The Wake County Public School System is investigating the appropriateness of a short story that was assigned to students at Athens Drive Magnet High School, spokeswoman Lisa Luten told WRAL News.
It comes after 15-year-old student Lorena Benson told board members in September that she was uncomfortable reading and discussing a short story that included a brief description of sexual activity between two cousins.
The school system confirmed that Benson's 10th grade English class was assigned to read “Tomorrow is Too Far” by Chimamanda Ngozi Adichie.
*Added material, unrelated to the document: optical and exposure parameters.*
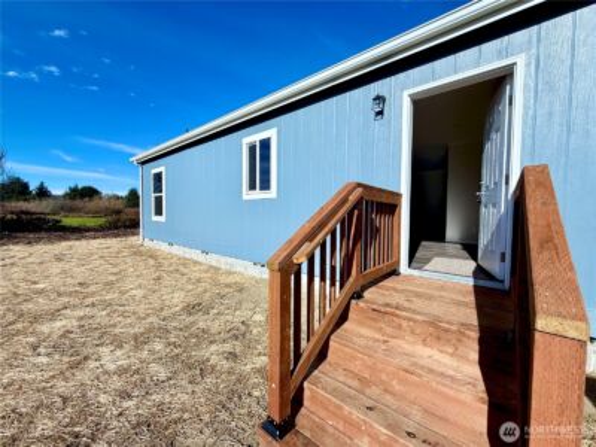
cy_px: 224
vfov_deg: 85.7
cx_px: 298
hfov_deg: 102.1
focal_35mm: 14
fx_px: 241
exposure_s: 1/1050
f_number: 2.2
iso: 20
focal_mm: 2.22
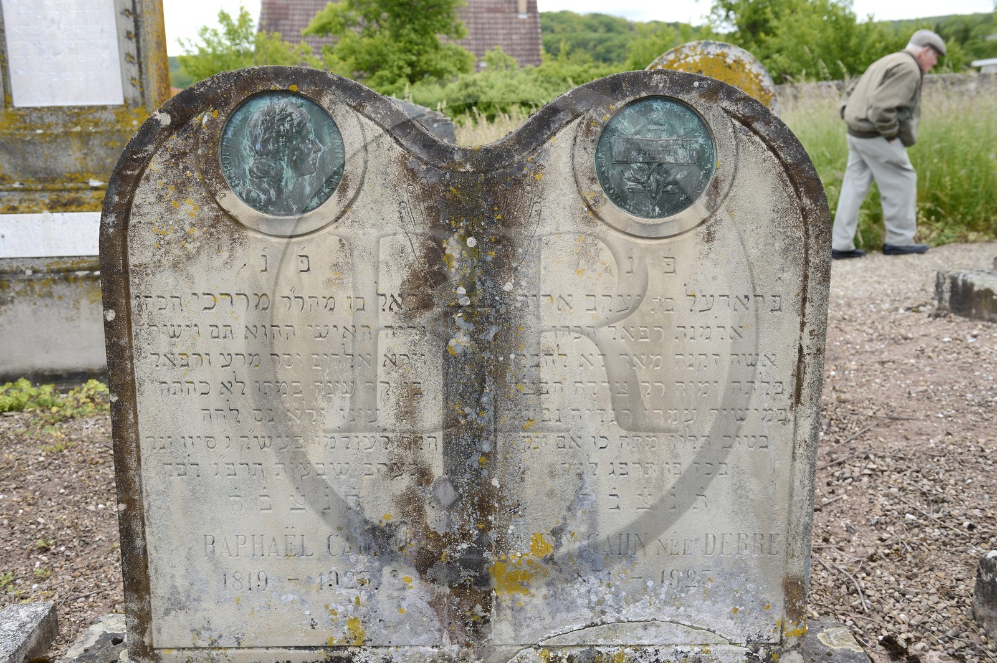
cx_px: 498
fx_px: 968
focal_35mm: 35
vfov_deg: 37.8
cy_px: 332
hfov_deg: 54.5
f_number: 6.3
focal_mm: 35
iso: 200
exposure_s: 1/160
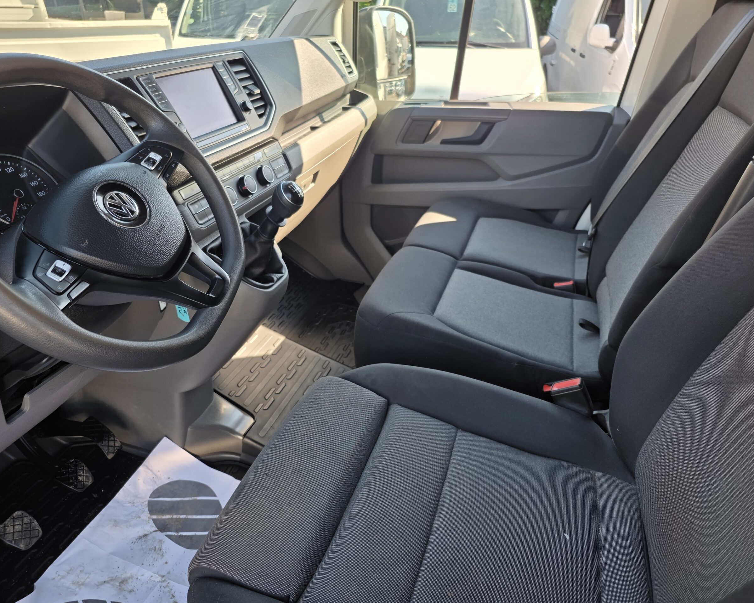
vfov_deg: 58.8
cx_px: 370
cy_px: 301
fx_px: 536
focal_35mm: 24
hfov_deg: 70.3
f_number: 1.7
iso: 32
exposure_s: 1/180
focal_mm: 6.25
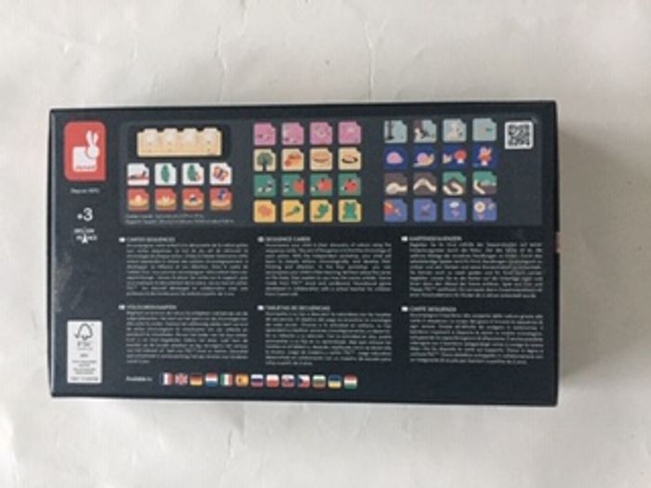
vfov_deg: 48.2
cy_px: 244
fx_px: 545
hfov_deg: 61.7
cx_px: 326
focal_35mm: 29
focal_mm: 4.15
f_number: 2.2
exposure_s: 1/17
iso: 640
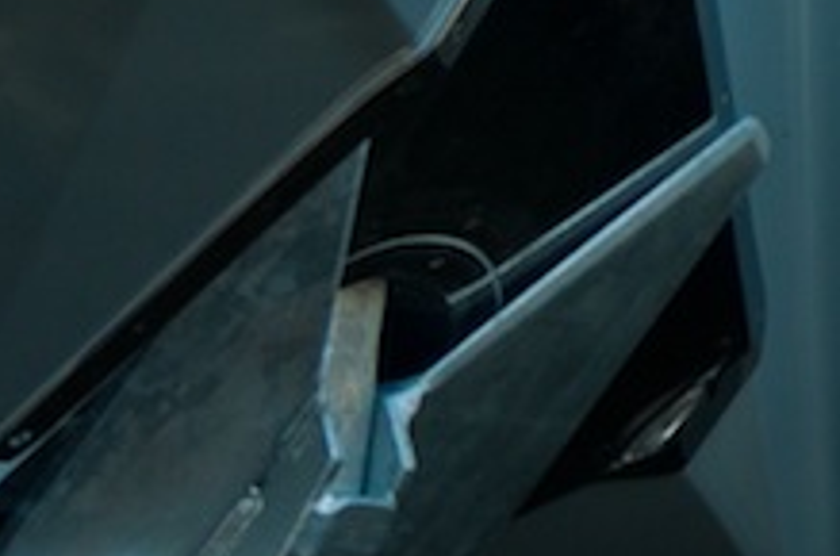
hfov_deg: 4.1
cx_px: -1089
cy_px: 1012
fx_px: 11455
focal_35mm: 492
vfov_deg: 2.8
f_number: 5.6
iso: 200
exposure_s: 1/500
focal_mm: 70
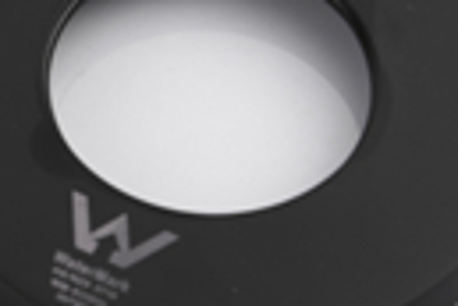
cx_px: -163
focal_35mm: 262
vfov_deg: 5.2
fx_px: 3333
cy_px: 28
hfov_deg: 7.8
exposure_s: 1/160
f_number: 9
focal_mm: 45
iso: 64
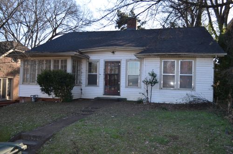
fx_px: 194
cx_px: 116
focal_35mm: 30
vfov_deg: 43.4
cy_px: 77
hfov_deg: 62.0
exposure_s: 1/200
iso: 100
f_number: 4.5
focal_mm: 20
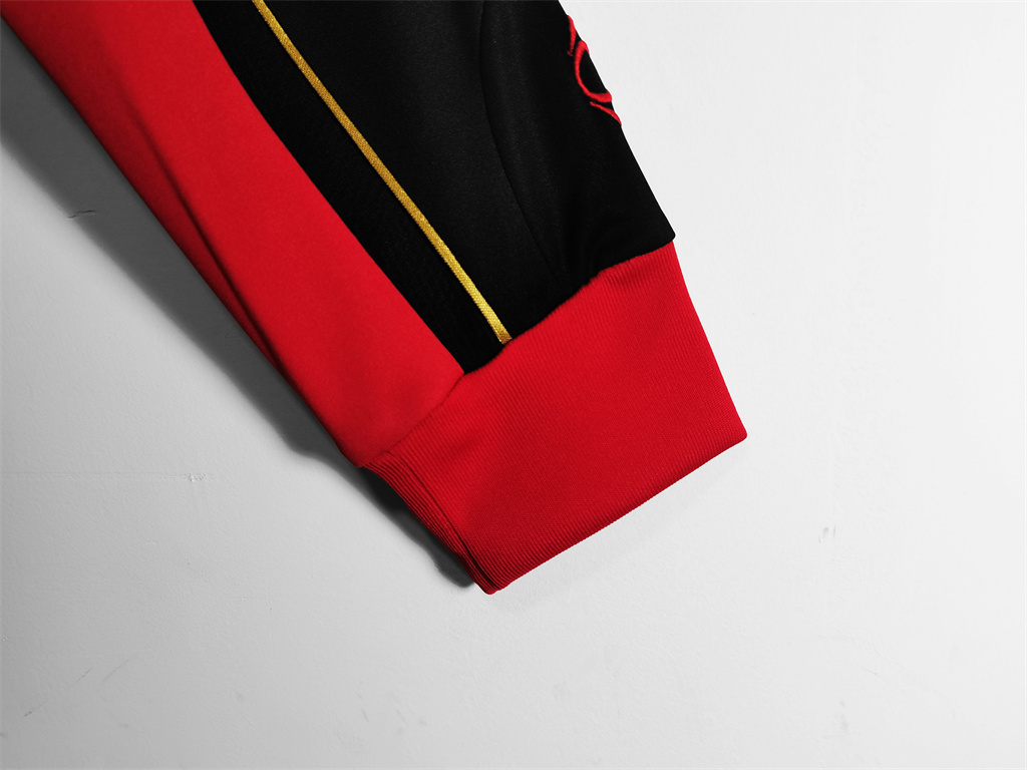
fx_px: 860
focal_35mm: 29
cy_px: 385
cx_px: 514
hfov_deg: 61.7
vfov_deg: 48.2
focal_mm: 5.58
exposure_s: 1/100
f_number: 1.8
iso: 100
The 2006 story is about a girl whose brother has recently died.
Conservative activists have taken up Benson's cause, and a well-known pastor disrupted a county school board meeting Tuesday night to challenge the assignment.
John Amanchukwu, a pastor known for challenging school boards across the country and working with national conservative groups, complained about library books available in some schools and the assignment given to Benson and then refused to leave to podium once his three minutes of public comment were over.
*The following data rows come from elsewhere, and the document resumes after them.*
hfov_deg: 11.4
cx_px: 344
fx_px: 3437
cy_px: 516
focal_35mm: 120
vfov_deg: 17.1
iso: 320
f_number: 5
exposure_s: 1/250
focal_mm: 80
“Justice for Lorena Benson!” he shouted repeatedly.
That violated the school board’s meeting policy, and Chairman Chris Heagarty asked Amanchukwu to leave. Heagarty noted that state law prohibits “willful” disruptions of official meetings.
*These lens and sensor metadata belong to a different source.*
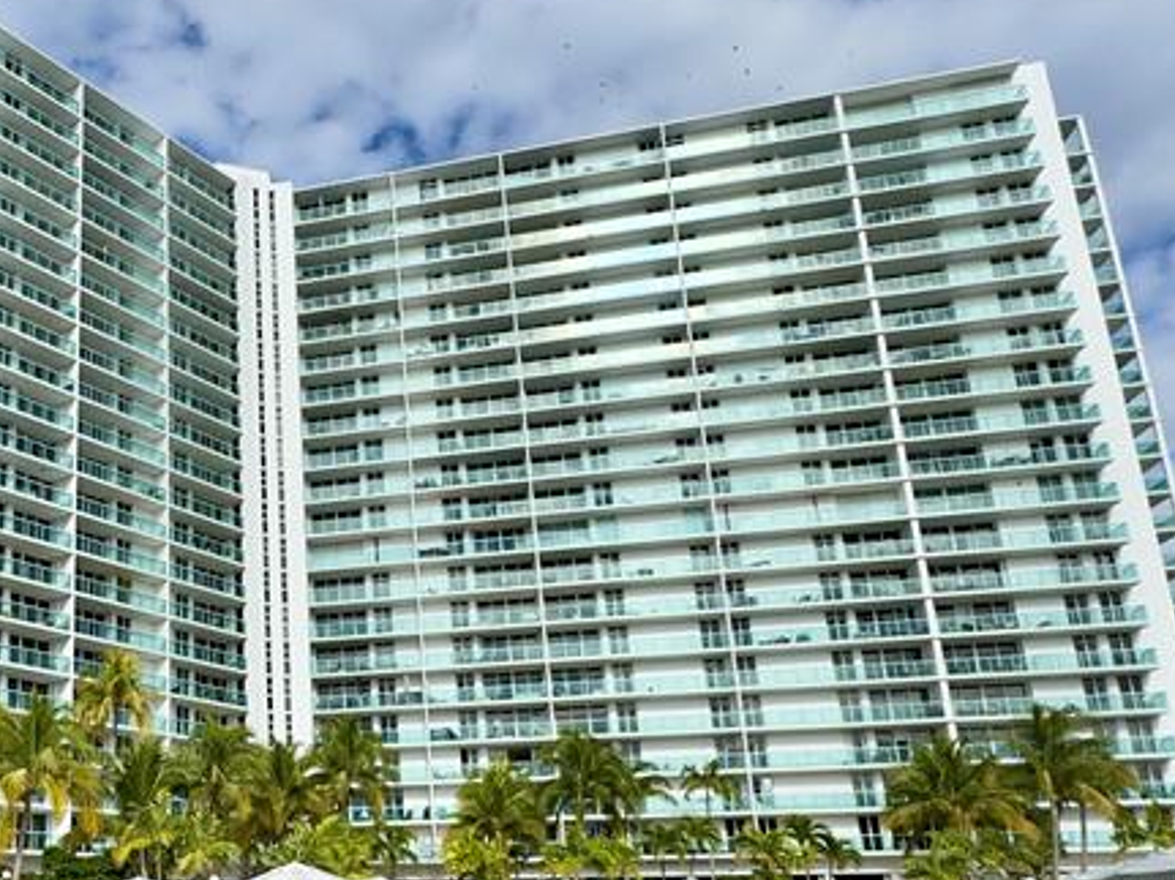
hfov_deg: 59.4
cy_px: 426
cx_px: 164
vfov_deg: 53.0
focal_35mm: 26
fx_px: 882
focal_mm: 2.22
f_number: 2.2
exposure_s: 1/3390
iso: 50
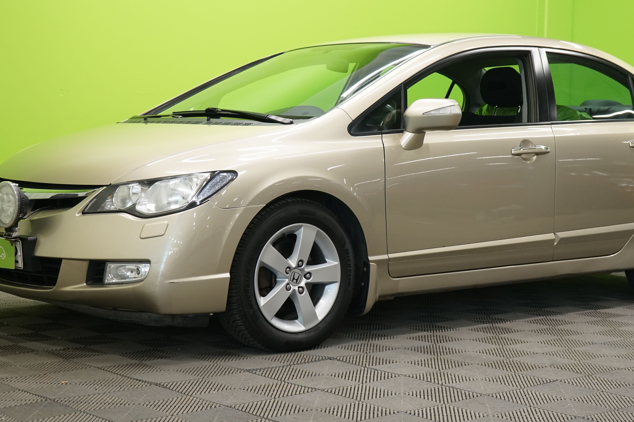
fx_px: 1180
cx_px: 354
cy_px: 172
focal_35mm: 67
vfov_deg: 20.3
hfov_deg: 30.1
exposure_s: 1/50
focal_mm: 49
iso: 800
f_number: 5.6
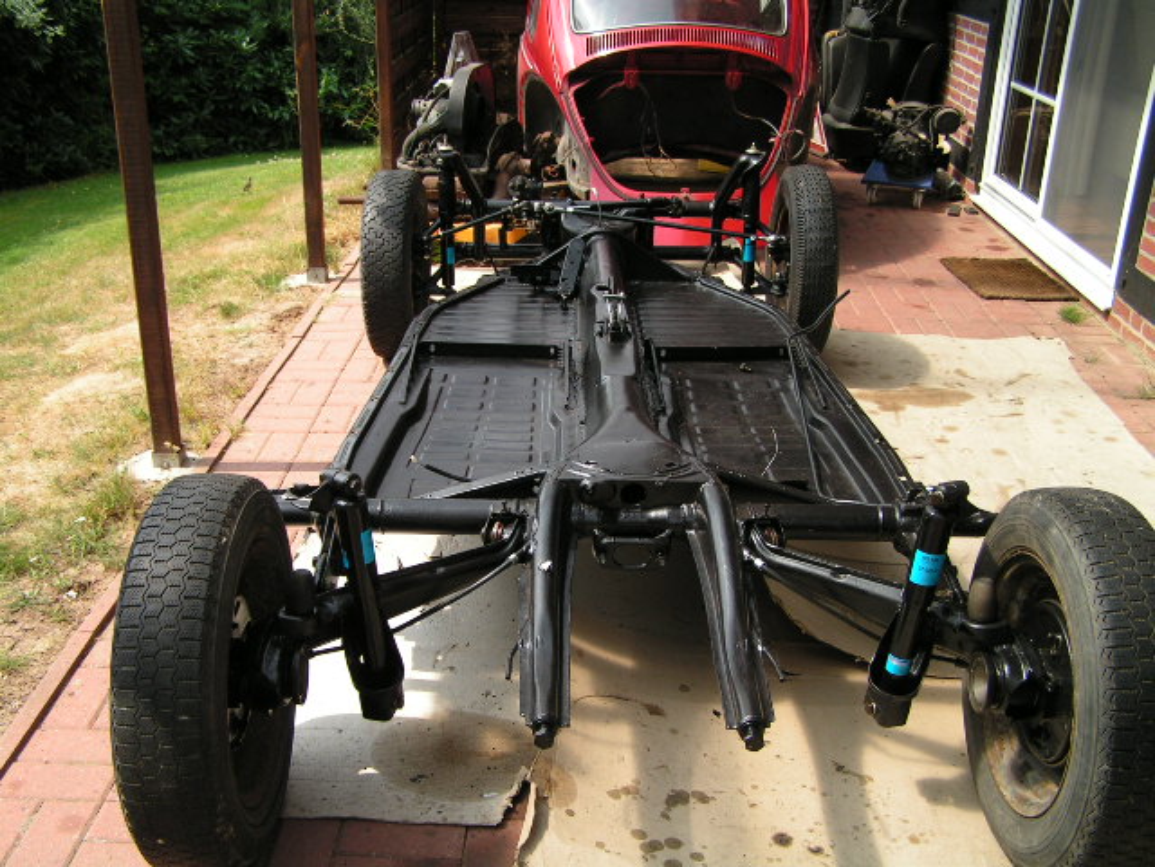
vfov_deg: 37.7
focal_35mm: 38
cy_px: 434
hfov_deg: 49.0
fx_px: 1268
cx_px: 578
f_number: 2.8
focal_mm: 6.3
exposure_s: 1/400
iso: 50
Heagarty apologized for the disruption after Amanchukwu left.
“It was a premeditated publicly stunt," Heagarty said. Amanchukwu is promoting his business, he said. “No one on this board is breaking the law.”
Heagarty took issue with Amanchukwu’s claims that school board members were “criminals” because certain books were “available” in schools that depict sexuality or gender identity, which Amanchukwu said violated “HB49.”
Senate Bill 49, also know as the Parents Bill of Rights, only prohibits instructional materials from teaching students about gender identity, sexuality and sexual activity in kindergarten through fourth grades. It doesn’t reference library book selections — inside of a teacher’s classroom library or inside of the schoolwide library.
Benson and her family were not in attendance during Tuesday’s meeting.
But her dad, Bruce Benson, talked with WRAL News on Wednesday.
“There’s thousands of great books that could be taught to kids,” he said. “Why does something in the school system and the teachers have to go out of the way to teach content that is so clearly over the line?”
Lorena Benson’s comment to the school board came during a Sept. 17 meeting, in which she also said she would be leaving the school, where she had only recently enrolled.
“This graphic, incestual, sexual language should not be taught in any class, much less an Honors English class,” Benson told the board.
Benson took issue with a sentence near the beginning of the story, published in Prospect magazine.
The passage reads, “It was not the summer you fell in love with your cousin Dozie because that happened a few summers before, when you both wiggled into the tiny space behind Grandmama's garage and he tried to fit what you both called his banana into what you both called your tomato but neither of you was sure which was the right hole.“
The school system began looking into the appropriateness of the assignment after Benson's comment during the meeting and before Tuesday's disruption. The Benson family never brought their concerns to the teacher or principal before speaking publicly.
The 15-year-old said her family moved to North Carolina from the Dominican Republic a few months ago.
Benson’s last day at Athens Drive was Sept. 20. She returned to her previous school, an online and in-person Christian homeschool co-op based out of Washington State.
District officials declined an on-camera interview, citing privacy laws for students and personnel. However, they said they have been evaluating the appropriateness of the assignment since Benson’s complaint and have not reached a conclusion.
Bruce Benson said the family never brought their concerns up to the school principal before deciding to withdraw Lorena from the school after they searched online and found other people complaining about books in Wake County schools.
In Wake County, as in school districts across the country, people have complained about books in school and classroom libraries that depict transgender characters or contain passages that describe sex acts. Complaints are often driven by national conservative groups that identify books for local members to look for in their local schools.
Left-leaning groups have countered that the complaints are intended to remove depictions of LGBTQ+ characters from books and alienate any students who might be LGBTQ+.
School boards have often rejected formal challenges to assigned reading materials, noting that passages with sexual content in them are brief and don’t cause books to violate rules that they can’t be “pervasively vulgar.” Books must be considered in their entirety during challenges.
UPDATE OCT. 3: This story was updated to reflect when the school system first began looking into Benson's complaint.